Appeals Court of England and Wales rejects case by man who cited ‘creativity machine’ artificial intelligence as inventor in two patent applications
A UK appeals court has ruled that an artificial intelligence cannot be considered an inventor for the purposes of granting patents.
The decision by the England and Wales Court of Appeal is a blow to a long-running campaign to grant more legal rights to AIs.
But the panel of three judges was split, with one saying the AI in question could have been listed as an inventor.
Dr. Stephen Thaler filed two UK patent applications in October and November 2018 for a food container and a flashing light.
He listed not himself, but his AI Dabus as the inventor, with the patents to be ascribed to him as the owner and operator of Dabus.
In 2019 the Intellectual Property Office found that the “creativity machine” Dabus was not a person for the purposes of granting patents, and considered the applications as withdrawn. The decision was upheld by the High Court in September 2020.
In the Court of Appeal ruling Lord Justice Arnold and Lady Justice Elisabeth Laing upheld the High Court’s ruling, but Lord Justice Birss would have allowed Thaler’s patents to proceed.
Lord Justice Arnold said Thaler had created a “legal impossibility” by identifying a non-person as the inventor, and had also failed to indicate why owning Dabus gave him rights to the patent.
“In my judgement it is clear that, upon a systematic interpretation of the 1977 Act, only a person can be an ‘inventor’,” he wrote.
Lady Justice Elisabeth Laing agreed, writing, “Only a person can have rights. A machine cannot. A patent is a statutory right and it can only be granted to a person.”
Lord Justice Birss interpreted the law differently, concluding that Thaler believed there was no human inventor involved, and therefore he was not obliged to include the name of the inventor.
In such a situation the IPO “is is not obliged to name anyone (or anything)” as the inventor, he wrote.
He also decided there “is a rule of law” that gave Thaler the right to apply for a patent on the basis that “he created, owns and operated Dabus”.
Lord Justice Birss also said the case would have been simpler if Thaler “was not such an obsessive”.
If “instead of calling Dabus the inventor, he named himself… then none of these problems would arise,” he wrote.
Thaler’s legal team indicated he would appeal to the UK Supreme Court, saying the dissent of Lord Justice Birss was encouraging.
Thaler has filed parallel patents around the world citing Dabus as the inventor, and won appeals in South Africa and Australia earlier this year.

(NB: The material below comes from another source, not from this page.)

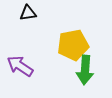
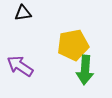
black triangle: moved 5 px left
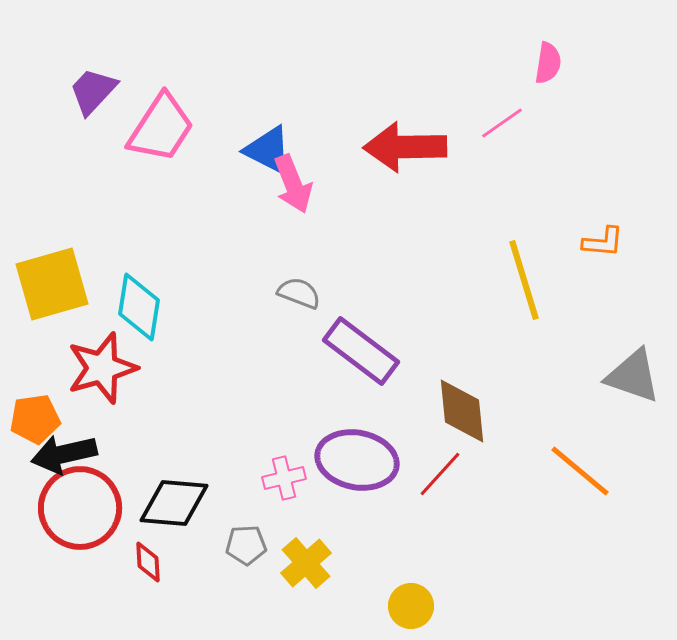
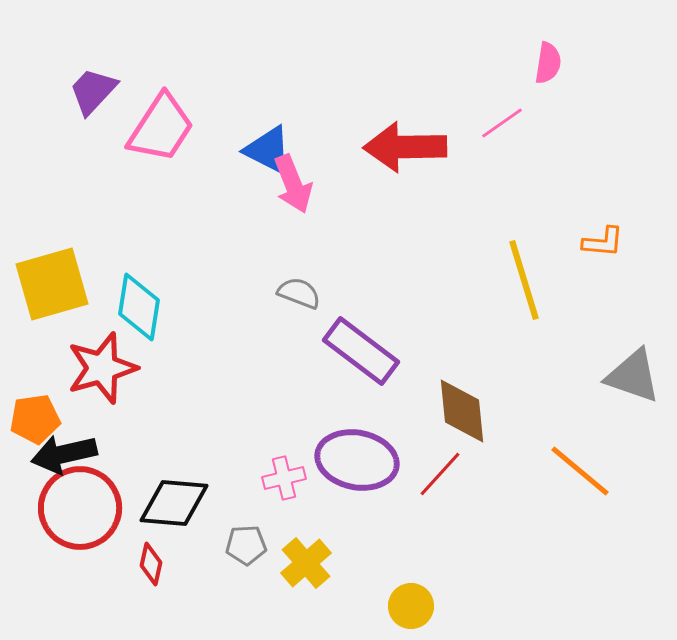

Ed White, head of analytics, IP group at analytics provider Clarivate, said the Court of Appeal’s decision was a “reality check” after those wins, but he said Lord Justice Birss’ views represented a “significant and notable dissent”.
“Some form of change does still seem to be inevitable, with the reality being that AI has fundamentally, and permanently, disrupted the invention process and (is) playing an ever more central role in product design and development,” he said.